■ List of tasks
(a) In the closet door account below, how many times had the writer asked for the closet to be fixed before the injury?
(b) Using the closet door account below, explain why the writer finds it hard to take things easy as the doctor advised. Answer in one to three sentences.

■ Text block
--------

Although I’m no stranger to sustaining injuries in embarrassingly stupid ways (having received stitches in my face after being attacked by a cocker spaniel, sprained my wrist in a go-kart accident, ripped apart my upper lip by running into a stucco wall, etc.) I may very well have outdone myself when I fractured my toe last week by dropping a closet door on my foot. In my defense, those doors are a lot heavier than they look and I tried to fix them myself, although that largely consisted of me staring at the door rather blankly with a screwdriver in my hand and periodically swearing at my own uselessness in matters of home repair.
My closet door, which has been broken since I moved into Phelan Hall, slipped out of the door frame when I was putting away some clothes and landed squarely on my foot. Although it was hard not to yell obscenities when the door fell, the pain subsided after a while but the doctor said I was incredibly lucky that I wasn’t going to lose a nail and that the break could have been far more serious. I’m starting to hobble less, but it is still tough to get around without my toes securely taped together; I’m supposed to be taking it easy for a while but my classes on Lone Mountain and fondness for walking disagree with the doctor’s advice.
However, all of this happened after I had requested to have the closet fixed, not once but twice, getting the same response both times, ‘Okay, it’ll get repaired as soon as possible’. Yet, when I tweeted about my fractured toe and included a blurry iPhone picture of my toes taped together, asking @usfca when I could have my closet door fixed, I suddenly had multiple emails regarding the incident, most of which consisted of rather sincere apologies and cheerful how-can-we-help-you’s. While I’m rather grateful that my closet is supposedly being repaired soon and I, presumably, don’t have to worry about breaking any more bones here at USF, I find it interesting that fixing my closet door is suddenly a priority now that I’ve been injured and talked about it in a relatively public forum.

--------

■ Material shown
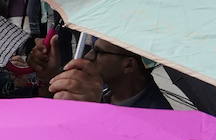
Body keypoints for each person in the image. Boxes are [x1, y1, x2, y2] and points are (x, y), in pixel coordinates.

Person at [30, 35, 173, 109]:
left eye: (98, 52)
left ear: (128, 65)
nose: (88, 56)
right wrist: (48, 77)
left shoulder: (156, 117)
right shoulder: (104, 89)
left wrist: (92, 112)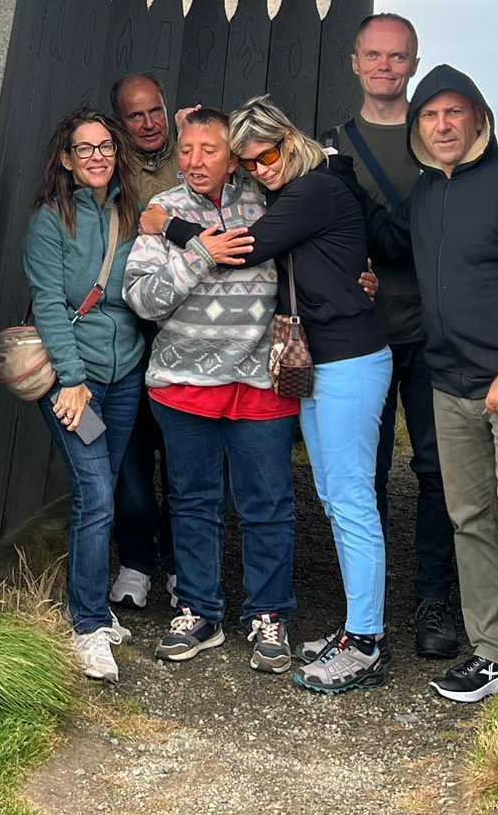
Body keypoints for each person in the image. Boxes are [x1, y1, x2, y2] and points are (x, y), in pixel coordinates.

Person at [164, 94, 394, 695]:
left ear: (288, 142)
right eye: (247, 164)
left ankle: (366, 641)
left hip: (348, 359)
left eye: (265, 156)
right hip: (320, 361)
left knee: (350, 501)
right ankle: (356, 630)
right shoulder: (299, 187)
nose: (259, 171)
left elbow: (247, 247)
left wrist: (168, 225)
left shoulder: (313, 188)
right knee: (332, 495)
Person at [369, 66, 498, 701]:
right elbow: (395, 242)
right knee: (471, 519)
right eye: (430, 116)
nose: (442, 126)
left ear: (478, 119)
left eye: (454, 114)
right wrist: (338, 185)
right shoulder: (429, 191)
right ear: (418, 128)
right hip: (448, 381)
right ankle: (493, 653)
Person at [122, 107, 300, 673]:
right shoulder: (162, 212)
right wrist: (201, 254)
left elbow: (308, 240)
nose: (195, 162)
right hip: (182, 382)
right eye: (187, 150)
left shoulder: (269, 199)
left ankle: (269, 615)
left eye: (209, 150)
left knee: (266, 505)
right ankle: (198, 610)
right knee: (194, 503)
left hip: (259, 379)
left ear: (233, 153)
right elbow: (143, 299)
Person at [321, 14, 462, 660]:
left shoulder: (440, 138)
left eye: (397, 57)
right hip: (362, 337)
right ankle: (363, 606)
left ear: (412, 62)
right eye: (373, 55)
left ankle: (435, 600)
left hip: (438, 334)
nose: (385, 66)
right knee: (363, 476)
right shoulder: (333, 149)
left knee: (439, 471)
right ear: (355, 62)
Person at [22, 106, 147, 683]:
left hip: (126, 377)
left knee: (110, 483)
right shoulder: (51, 221)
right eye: (85, 148)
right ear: (67, 160)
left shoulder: (130, 211)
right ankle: (89, 625)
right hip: (77, 380)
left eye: (105, 147)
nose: (97, 156)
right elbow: (49, 303)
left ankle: (93, 606)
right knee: (94, 492)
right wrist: (71, 380)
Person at [108, 72, 178, 609]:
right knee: (130, 455)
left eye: (155, 110)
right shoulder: (108, 169)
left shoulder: (194, 156)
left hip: (184, 328)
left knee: (184, 454)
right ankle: (136, 558)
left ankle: (180, 562)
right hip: (128, 331)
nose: (149, 123)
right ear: (121, 121)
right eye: (136, 115)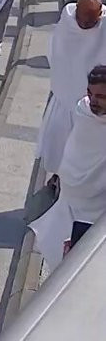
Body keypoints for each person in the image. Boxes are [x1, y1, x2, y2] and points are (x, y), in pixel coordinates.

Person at [31, 66, 106, 272]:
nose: (93, 101)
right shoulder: (83, 110)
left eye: (101, 96)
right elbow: (76, 150)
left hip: (97, 212)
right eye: (90, 93)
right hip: (70, 200)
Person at [37, 0, 106, 185]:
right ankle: (58, 177)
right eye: (81, 19)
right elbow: (55, 50)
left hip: (92, 105)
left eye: (90, 22)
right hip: (64, 98)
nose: (83, 25)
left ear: (100, 15)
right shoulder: (68, 18)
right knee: (58, 143)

--------

■ Task-by-task answers
(a) Twice.

(b) The writer's classes on Lone Mountain mean getting around on foot, and the writer is fond of walking. Both of these work against the doctor's advice to take it easy while the fractured toe heals.